I defined a convolutional layer and also use the L2 weight decay in Keras.

When I define the loss in the model.fit(), has all the weight decay loss been included in this loss? If the weight decay loss has been included in the total loss, how can I get the loss without this weight decay during the training?

I want to investigate the loss without the weight decay, while I want this weight decay to attend this training.

1 Answers

Yes, weight decay losses are included in the loss value printed on the screen.

The value you want to monitor is the total loss minus the sum of regularization losses.

  • The total loss is just model.total_loss .
  • The regularization losses are collected in the list model.losses.

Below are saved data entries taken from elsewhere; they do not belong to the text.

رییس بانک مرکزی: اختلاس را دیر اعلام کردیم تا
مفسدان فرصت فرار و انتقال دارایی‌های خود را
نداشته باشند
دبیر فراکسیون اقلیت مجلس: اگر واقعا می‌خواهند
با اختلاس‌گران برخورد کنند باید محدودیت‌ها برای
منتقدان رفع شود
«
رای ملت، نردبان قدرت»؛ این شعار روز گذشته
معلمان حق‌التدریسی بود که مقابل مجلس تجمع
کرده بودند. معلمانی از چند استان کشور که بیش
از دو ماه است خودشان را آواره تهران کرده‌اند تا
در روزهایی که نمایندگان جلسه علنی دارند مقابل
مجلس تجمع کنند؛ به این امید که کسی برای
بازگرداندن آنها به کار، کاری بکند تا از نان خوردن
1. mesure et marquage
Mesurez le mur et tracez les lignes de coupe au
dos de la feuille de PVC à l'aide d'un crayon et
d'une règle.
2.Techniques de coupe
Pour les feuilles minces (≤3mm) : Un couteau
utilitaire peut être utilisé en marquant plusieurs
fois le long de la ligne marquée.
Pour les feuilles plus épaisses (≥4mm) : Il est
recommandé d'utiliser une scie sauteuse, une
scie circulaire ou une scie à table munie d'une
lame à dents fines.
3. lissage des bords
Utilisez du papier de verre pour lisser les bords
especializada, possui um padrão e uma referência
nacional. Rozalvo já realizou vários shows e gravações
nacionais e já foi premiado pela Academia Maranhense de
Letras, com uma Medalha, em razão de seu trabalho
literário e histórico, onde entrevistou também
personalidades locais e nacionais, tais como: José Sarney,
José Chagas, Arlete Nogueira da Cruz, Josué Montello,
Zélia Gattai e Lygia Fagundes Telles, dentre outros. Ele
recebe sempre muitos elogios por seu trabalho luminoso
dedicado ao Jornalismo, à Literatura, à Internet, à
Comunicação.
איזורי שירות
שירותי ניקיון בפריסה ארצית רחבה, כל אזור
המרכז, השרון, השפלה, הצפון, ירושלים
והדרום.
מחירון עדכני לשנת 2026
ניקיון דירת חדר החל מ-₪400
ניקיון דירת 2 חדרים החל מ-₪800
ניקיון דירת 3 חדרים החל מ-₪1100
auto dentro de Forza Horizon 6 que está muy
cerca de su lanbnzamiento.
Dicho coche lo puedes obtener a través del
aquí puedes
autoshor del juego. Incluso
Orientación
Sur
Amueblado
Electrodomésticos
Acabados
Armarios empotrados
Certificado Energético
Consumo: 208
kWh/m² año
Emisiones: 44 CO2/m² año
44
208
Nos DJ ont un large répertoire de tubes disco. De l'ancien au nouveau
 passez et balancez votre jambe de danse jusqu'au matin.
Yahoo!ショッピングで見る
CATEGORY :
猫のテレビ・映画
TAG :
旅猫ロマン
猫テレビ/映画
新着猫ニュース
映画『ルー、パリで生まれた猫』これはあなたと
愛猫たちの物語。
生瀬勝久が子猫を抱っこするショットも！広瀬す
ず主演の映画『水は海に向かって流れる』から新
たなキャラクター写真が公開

The following lines can be found in the source code of model.compile():

# Add regularization penalties
# and other layer-specific losses.
for loss_tensor in self.losses:
    total_loss += loss_tensor

To get the loss without weight decay, you can reverse the above operations. I.e., the value to be monitored is model.total_loss - sum(model.losses).

Now, how to monitor this value is a bit tricky. Fortunately, the list of metrics used by a Keras model is not fixed until model.fit() is called. So you can append this value to the list, and it'll be printed on the screen during model fitting.

Here's a simple example:

input_tensor = Input(shape=(64, 64, 3))
hidden = Conv2D(32, 1, kernel_regularizer=l2(0.01))(input_tensor)
hidden = GlobalAveragePooling2D()(hidden)
out = Dense(1)(hidden)
model = Model(input_tensor, out)
model.compile(loss='mse', optimizer='adam')

loss_no_weight_decay = model.total_loss - sum(model.losses)

When you run model.fit(), something like this will be printed to the screen:

Epoch 1/1
100/100 [==================] - 0s - loss: 0.5764 - loss_no_weight_decay: 0.5178

You can also verify whether this value is correct by computing the L2 regularization manually:

conv_kernel = model.layers[1].get_weights()[0]
print(np.sum(0.01 * np.square(conv_kernel)))

In my case, the printed value is 0.0585, which is indeed the difference between loss and loss_no_weight_decay (with some rounding error).